The listing is to be transcribed in full, with its images left out.

___ Dataset entries

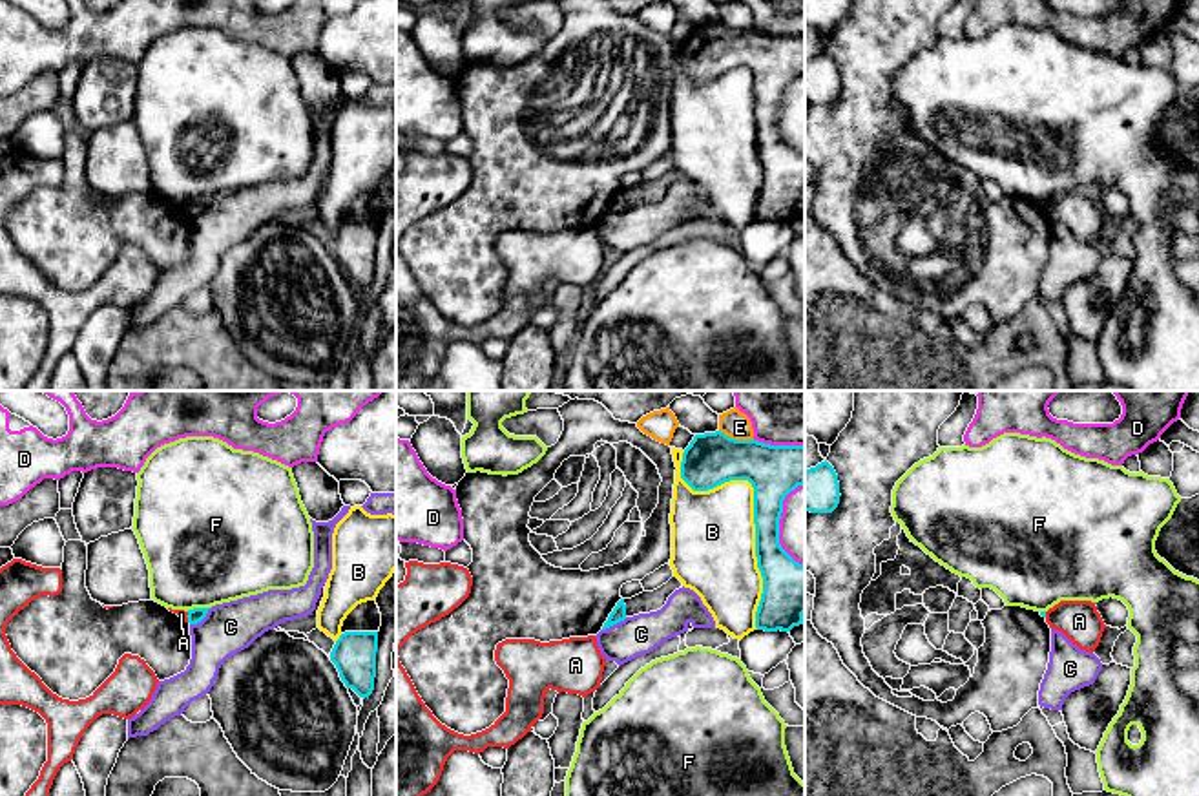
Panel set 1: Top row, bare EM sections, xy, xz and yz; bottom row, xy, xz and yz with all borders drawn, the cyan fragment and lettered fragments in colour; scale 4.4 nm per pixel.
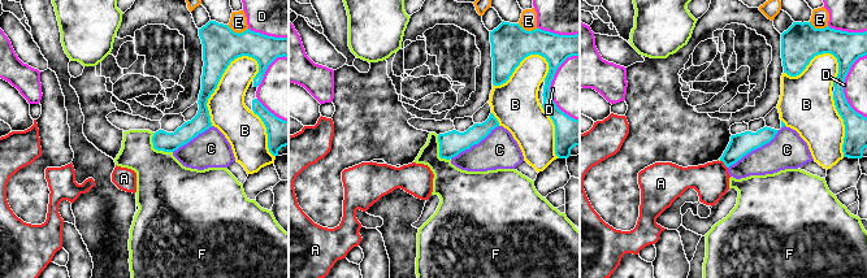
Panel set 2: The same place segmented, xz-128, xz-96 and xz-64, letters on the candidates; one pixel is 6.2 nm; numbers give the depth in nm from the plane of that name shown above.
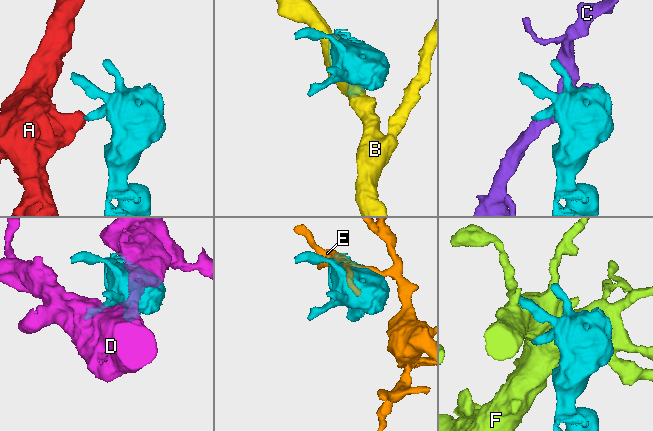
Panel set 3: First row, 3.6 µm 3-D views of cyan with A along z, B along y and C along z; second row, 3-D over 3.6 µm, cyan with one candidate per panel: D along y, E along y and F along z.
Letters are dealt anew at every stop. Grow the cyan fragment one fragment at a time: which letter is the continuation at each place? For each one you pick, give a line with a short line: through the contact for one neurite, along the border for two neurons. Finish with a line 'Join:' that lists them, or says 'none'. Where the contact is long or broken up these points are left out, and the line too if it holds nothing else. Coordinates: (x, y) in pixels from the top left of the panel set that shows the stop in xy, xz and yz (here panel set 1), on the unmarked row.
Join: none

______

__Answer to this task__:
Panel set 1: Top row, bare EM sections, xy, xz and yz; bottom row, xy, xz and yz with all borders drawn, the cyan fragment and lettered fragments in colour; scale 4.4 nm per pixel.
Panel set 2: The same place segmented, xz-128, xz-96 and xz-64, letters on the candidates; one pixel is 6.2 nm; numbers give the depth in nm from the plane of that name shown above.
Panel set 3: First row, 3.6 µm 3-D views of cyan with A along z, B along y and C along z; second row, 3-D over 3.6 µm, cyan with one candidate per panel: D along y, E along y and F along z.
Letters are dealt anew at every stop. Grow the cyan fragment one fragment at a time: which letter is the continuation at each place? For each one you pick, give a line with a short line: through the contact for one neurite, along the border for two neurons. Finish with a line 'Join:' that lists them, or says 'none'. Where the contact is long or broken up these points are left out, and the line too if it holds nothing else. Coordinates: (x, y) in pixels from the top left of the panel set that shows the stop in xy, xz and yz (here panel set 1), on the unmarked row.
Join: none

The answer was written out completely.